Gulf General delays $300m bond sale

Company's bankers advise postponement of issuance citing lack of international backers.

GGICO will issue its bond sale at the end of the first quarter.
Powered by automated translation

Gulf General Investment Company (GGICO) is to delay its US$300 million (Dh1.1 billion) bond sale by up to three months because the cost of issuing debt is too high, says an executive at the company.

"We've spoken to our bankers and they have said it is not the right timing," said Ashish Oommen, a finance manager at GGICO. "International investors are still not on board and it's too expensive to tap into the market now."

The Dubai conglomerate, which has interests in property, transport, tourism and financial services, planned to issue the bond by the end of last year, but has now set a timetable for the end of the first quarter.

The company mandated Deutsche Bank, HSBC Holdings and Standard Chartered Bank to act as joint lead managers and bookrunners on its bond sale, which was to be used for general corporate purposes and trim short-term debt.

In November, the ratings agency Moody's Investors Services assigned a "B1" rating to the proposed debt issue, with a "negative outlook".

Several companies in the region are also thinking of postponing debt offerings because of high prices.

Companies that borrow money from international investors through bond sales want to keep the interest rates they pay as low as possible, but they also want to ensure that appetite for the debt is strong. Higher rates generally stoke investor interest in debt - but also imply that it comes with a higher risk of default.

"Some of the corporate firms we have rated have decided to suspend or postpone their issue because they could not see the market as attractive at the current pricing," said Faisal Hijazi, a business development manager at Moody's in Dubai.

Most Gulf companies are forced to look outside the region because there are few local investors interested in sub-investment grade debt even if its pays high yields.
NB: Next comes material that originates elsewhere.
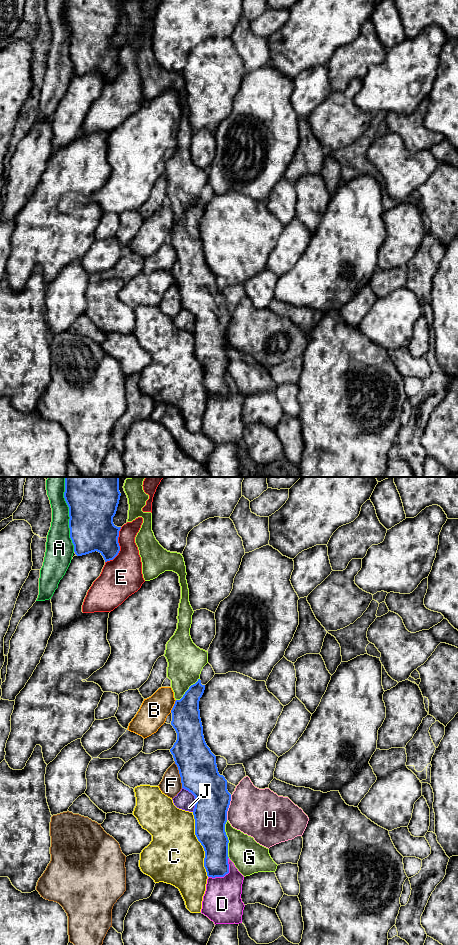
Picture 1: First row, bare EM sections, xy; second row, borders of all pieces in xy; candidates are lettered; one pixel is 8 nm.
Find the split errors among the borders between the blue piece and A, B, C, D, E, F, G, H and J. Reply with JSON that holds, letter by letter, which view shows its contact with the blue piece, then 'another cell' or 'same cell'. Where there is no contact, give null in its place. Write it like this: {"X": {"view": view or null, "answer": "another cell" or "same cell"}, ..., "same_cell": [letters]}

Many Gulf investors are only comfortable with investment-grade offerings.

"As firms lose their credit standings, they have no choice but to tap international markets like Europe, Asia and US," Mr Hijazi said.
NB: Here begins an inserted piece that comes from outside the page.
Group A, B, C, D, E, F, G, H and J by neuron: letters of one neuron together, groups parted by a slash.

"The region's asset fund management business is still not developed where managers would be interested in speculative ratings."
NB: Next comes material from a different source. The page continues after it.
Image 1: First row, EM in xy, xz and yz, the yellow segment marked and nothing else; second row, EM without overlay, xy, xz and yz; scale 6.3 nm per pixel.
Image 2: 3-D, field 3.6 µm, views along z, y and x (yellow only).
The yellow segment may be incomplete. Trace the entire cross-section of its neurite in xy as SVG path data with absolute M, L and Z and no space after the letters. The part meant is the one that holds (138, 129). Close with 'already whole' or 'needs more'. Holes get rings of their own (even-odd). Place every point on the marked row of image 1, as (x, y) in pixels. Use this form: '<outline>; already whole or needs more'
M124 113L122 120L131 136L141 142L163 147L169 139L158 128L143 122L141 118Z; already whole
Outside the Gulf, global investors have been snapping up such speculative-grade bonds. Last year was the best on record for sub-investment grade debt, with $287bn issued in the US, surpassing the previous high of $162.7bn in 2009, according to Bloomberg.

Debt issues, including sukuk, have played an expanding role for local companies coming out of the financial crisis, in part because banks are more reluctant to pursue large loan syndications.

Analysts say better conditions in local debt markets are vital for corporate financing.

"It's been argued at the time where liquidity was taken out of the UAE, companies had problems financing themselves," said Jan Plantagie, an analyst at Standard and Poor's in Dubai. "Had there been a domestic bond market, the problems may have been less. Apart from bank funding, you don't have another form of domestic capital source."